Saturday, March 13, 2010

Unnatural Causes

Now I can't seem to resist picking up a P.D. James book when I see one, despite the fact that she and I have a tumultuous relationship. But, I'm beginning to think that if I feel like reading a decent British mystery, she's my gal. I think.

Unnatural Causes features Adam Dalgliesh, her steadfast detective, who, Murder She Wrote-style, goes on what he thinks will be a relaxing vacation to visit his aunt when a murder changes his plans. The suspects are the denizens of aunt's tiny sea-side village and for some reason they all start behaving like suspects right away, spilling the beans about their alibis to anyone who will listen.

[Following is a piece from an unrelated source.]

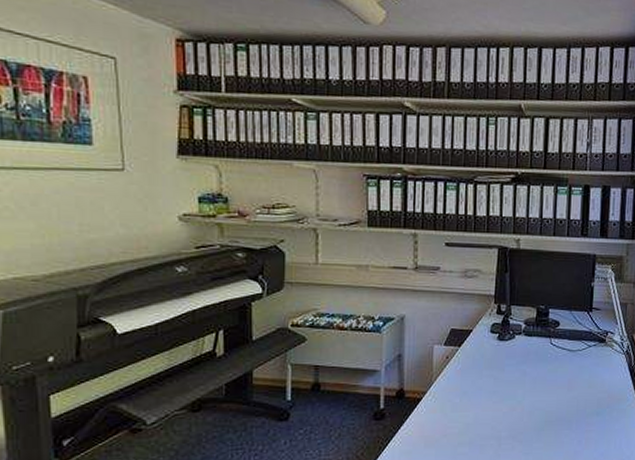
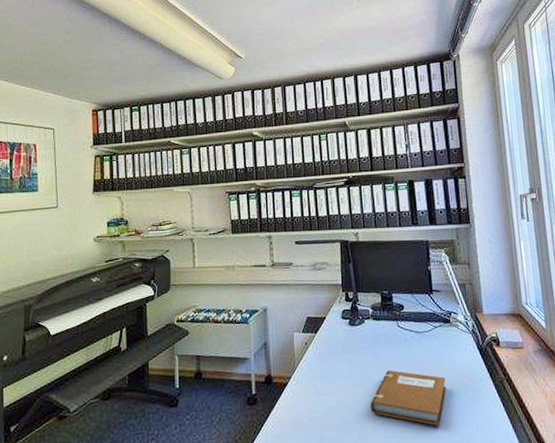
notebook: none [510,388,592,443] -> present [370,370,447,426]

I thought it was a decent little mystery that kept me guessing - by coincidence I happened to watch Murder on the Orient Express, by another acknowledged queen of mystery-writing and thus went through several They ALL Did It! moments.
James is a clever writer and a good one. Here's a passage that made me laugh and also sent me to the dictionary (I LOVE being sent to the dictionary, don't you?):
...The exclusion of women means that some of the best crime writers are unrepresented but this worries no one; the Committee take the view that their presence would hardly compensate for the expense of putting in a second set of lavoratories. The plumbing at the Cadaver has, in fact, remained virtually unaltered since the Club moved to Tavistock Square in 1900 but it is a canard that the baths were originally purchased by George Joseph Smith.

I was all, canard? Isn't that a duck?

James's 1967 book is a bit dated with an oogy reference or two to "colored people" and some 1960's pre-PC references to a "cripple". Blech.